(Data records)
- - - - -

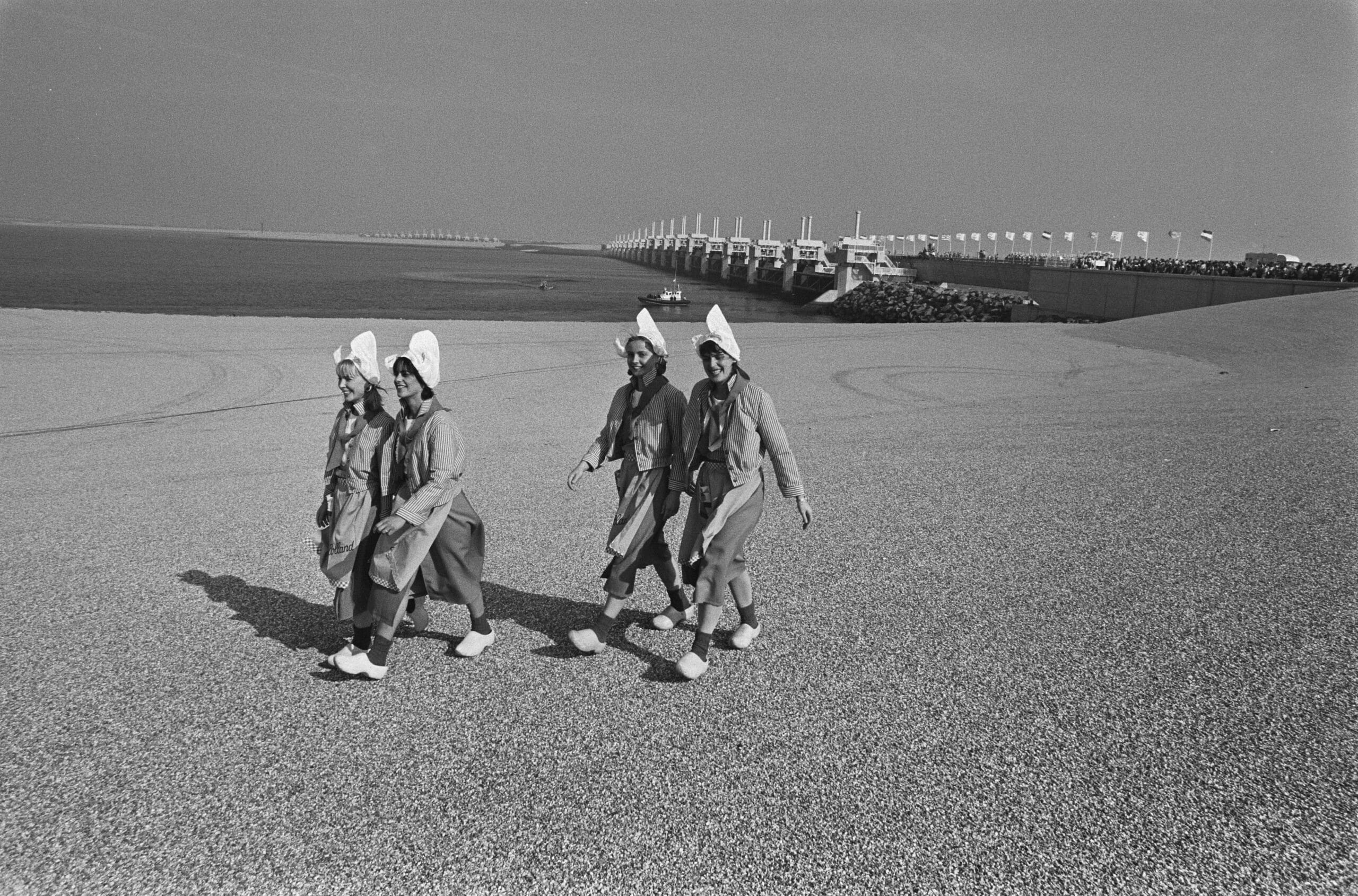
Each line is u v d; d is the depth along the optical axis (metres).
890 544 7.08
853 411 14.03
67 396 13.95
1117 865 3.28
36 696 4.48
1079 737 4.17
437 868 3.24
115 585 6.07
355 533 4.56
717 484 4.69
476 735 4.15
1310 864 3.29
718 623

- - - - -

* Activity *
Produce an exact reprint of the entries, dropping the images.

* Output for this exercise *
Each line is u v d; d is the depth along the optical axis (metres).
890 544 7.08
853 411 14.03
67 396 13.95
1117 865 3.28
36 696 4.48
1079 737 4.17
437 868 3.24
115 585 6.07
355 533 4.56
717 484 4.69
476 735 4.15
1310 864 3.29
718 623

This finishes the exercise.